So, I promised myself I wouldn't do any OSSRs until I finished Space Madness! - Which is sitting at about 10k right now out of a projected 50k wordcount. Because I have been neglecting it in favor of other projects. And I do intend to finish it. But then I ran across this, which is in the running for "Most Racist Call of Cthulhu Product Ever," and...I couldn't pass it by.
Let's start out with that this is a "Miskatonic University Library Association Monograph" - which basically means that this is a fan supplement that fans did all of the editing and 99% of the editing and layout on, and Chaosium obliged them by publishing it under their "official" logo and taking a large cut of the profits from its sale. So it's basically the precursor to Onyx Path in many ways, except that CoC never really had a "canon" to begin with, so all of their supplements are more or less optional. Hell, even the main book is more or less optional, as Frank and I pointed out.
So. How racist is Secrets of the Congo? Let's start with the back cover text.
...it could be worse. That's not a ringing endorsement by any means, and it could also be much better. What this back cover copy tells you is that you're looking at a 1920s/30s pulp version of a chunk of central Africa.SECRETS OF THE CONGO
...
There are still-wild regions of the Dark Continent, Africa. Darkest of all is the wilderness of Belgian Congo, at the very center of the continent.
Belgian colonial rule is harsh, and traditional practices such as slavery and witchcraft are widely practiced. Superstitions rule the vast number of tribes that live on or near the river.
The greed of the Belgian colonial administration, for ivory, rubber, and copper, surpasses even that of the Zanzibari slavers, feared for their raids among the Congo natives.
But the Dark Continent hides secrets as well. In deepest Congo, a treasure-house form primeval times awaits those who dare seek it out--and survive the search.
That yellowish bit in the middle is the Belgian Congo, circa 1913.
Because, you see, early science fiction, fantasy, and weird fiction in the pulp era arose pretty naturally out of the appallingly racist but fantastical colonial adventure fiction. So in a very real way, if you took the disparate references to central Africa in Cthulhu Mythos fiction written by Lovecraft and his circle of writer friends at Weird Tales, you're going to get a really weird racist caricature based in large part on the really weird racist caricatures presented by actual malaria-addled, gin-and-whiskey-swilling British big game hunters from the 1880s.

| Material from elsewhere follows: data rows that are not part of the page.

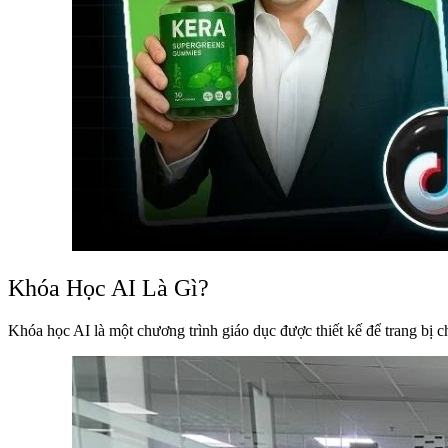
Khóa Học AI Là Gì?
Khóa học AI là một chương trình giáo dục được thiết kế để trang bị ch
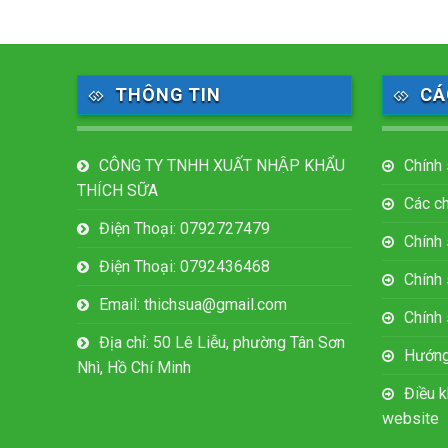
THÔNG TIN
CÁ
CÔNG TY TNHH XUẤT NHẬP KHẨU
Chính 
THÍCH SỮA
Các c
Điện Thoại: 0792727479
Chính
Điện Thoại: 0792436468
Chính 
Email: thichsua@gmail.com
Chính
Địa chỉ: 50 Lê Liễu, phường Tân Sơn
Hướng
Nhì, Hồ Chí Minh
Điều k
website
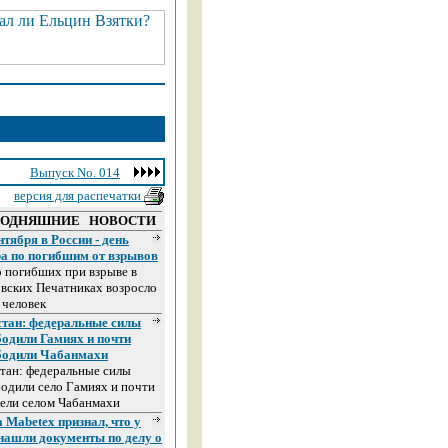
Выпуск No. 014
версия для распечатки
ГОДНЯШНИЕ НОВОСТИ
нтября в России - день
ра по погибшим от взрывов
 погибших при взрыве в
вских Печатниках возросло
 человек
стан: федеральные силы
бодили Гамиях и почти
бодили Чабанмахи
тан: федеральные силы
одили село Гамиях и почти
ели селом Чабанмахи
 Mabetex признал, что у
 нашли документы по делу о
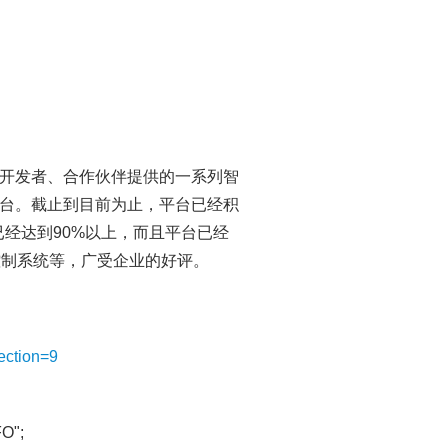
开发者、合作伙伴提供的一系列智
台。截止到目前为止，平台已经积
经达到90%以上，而且平台已经
控制系统等，广受企业的好评。
ection=9
FO";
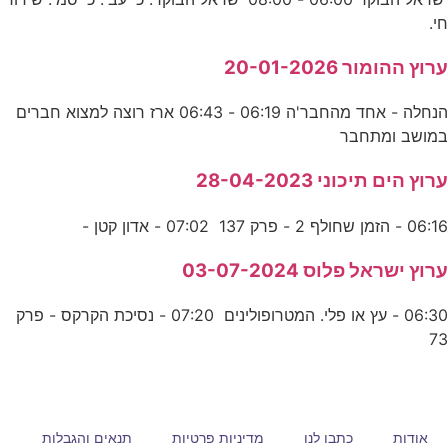
חי.
ערוץ ההומור 20-01-2026
הנחלה - אחד מהחבר'ה 06:19 - 06:43 ארז רוצה למצוא חברים
במושב ומתחבר
ערוץ הים תיכוני 28-04-2023
06:16 - הזמן שחולף 2 - פרק 137 07:02 - אדון קטן -
ערוץ ישראל פלוס 03-07-2024
06:30 - עץ או פלי. המטרופולינים 07:20 - נסיכת הקרקס - פרק
73
אודות
כתבו לנו
מדיניות פרטיות
תנאים והגבלות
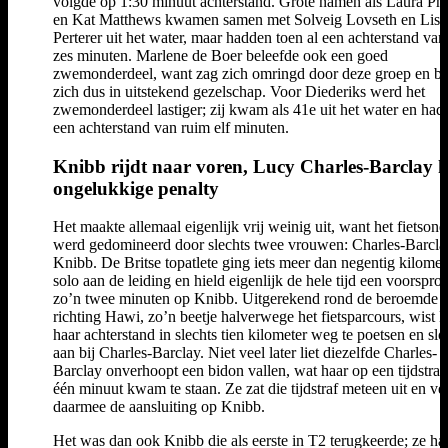
volgde op 1:30 minuut achterstand. Grote namen als Laura Phi
en Kat Matthews kwamen samen met Solveig Lovseth en Lisa
Perterer uit het water, maar hadden toen al een achterstand van
zes minuten. Marlene de Boer beleefde ook een goed
zwemonderdeel, want zag zich omringd door deze groep en b
zich dus in uitstekend gezelschap. Voor Diederiks werd het
zwemonderdeel lastiger; zij kwam als 41e uit het water en had
een achterstand van ruim elf minuten.
Knibb rijdt naar voren, Lucy Charles-Barclay k
ongelukkige penalty
Het maakte allemaal eigenlijk vrij weinig uit, want het fietsond
werd gedomineerd door slechts twee vrouwen: Charles-Barcla
Knibb. De Britse topatlete ging iets meer dan negentig kilomet
solo aan de leiding en hield eigenlijk de hele tijd een voorspro
zo’n twee minuten op Knibb. Uitgerekend rond de beroemde 
richting Hawi, zo’n beetje halverwege het fietsparcours, wist 
haar achterstand in slechts tien kilometer weg te poetsen en slo
aan bij Charles-Barclay. Niet veel later liet diezelfde Charles-
Barclay onverhoopt een bidon vallen, wat haar op een tijdstraf
één minuut kwam te staan. Ze zat die tijdstraf meteen uit en ve
daarmee de aansluiting op Knibb.
Het was dan ook Knibb die als eerste in T2 terugkeerde; ze ha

There's no nice way to put it.
So going in, you know that if the book tries to be accurate to the source material, it's going to be wince-worthy. I mean, when Kindred of the Ebony Kingdom started spouting shit about jungle villages, that was terrible because that was written as visiting Africa in the 2000s, and painting native Africans as helpless, superstition-laden primitives and goddamned roads are ruining the native way of life is terrible and racist. At least Secrets has the slight excuse that it's trying to be accurate to the horribly racist source material.
But then there's the flip side: Secrets is also going to be talking about 1920s/30s-era Belgian Congo, not the Congo Free State or the Congo region before the Scramble for Africa. So that's...that's going to be another entirely different thing to deal with.
That's King Leopold II of Belgium. He's got a good claim to being the Hitler of Africa. By which I mean, he committed genocide. Estimates vary between 8 and 10 million people died do to forced labor so that Leopold II could profit from the products of the Congo.
Okay. I think I've mentioned that Chaosium basically has no line development, so there's nothing like a systemic effort to cover the whole world like you might see with Shadowrun or Greyhawk; products come out covering a given area and/or period and they might be followed by others also set in the same period/area and they might...not. The regions/periods that get the most attention get the most products. Which is why, if you want to run a CoC game set in Victorian-era London, you are spoiled for products from Cthulhu by Gaslight to Cthulhu Britannica, while if you're looking for books on Africa you get The Cairo Guidebook, Secrets of the Congo, Secrets of Morocco, Secrets of Kenya, Achtung! Cthulhu North Africa, and various and sundry other little products. Any and all of which are guaranteed to ignore each other.
Details...Secrets of the Congo is 125 pages and is written by Michael Fredholm von Essen, which is an excellent name, and based on the names of his playtesters (Thorleif Persson, Per Lundberg, Frederick Fooy, etc.) I'm guessing this is a largely Nordic gaming group in Scandinavia. Anyway, it's largely illustrated with out-of-copyright photographs, prints, etc. which, t'be honest, is how I might do this if I was forced to write such a thing, and is laid out in a double-column format and...not much else.
Look, let's just lower our expectations a little with this one, okay?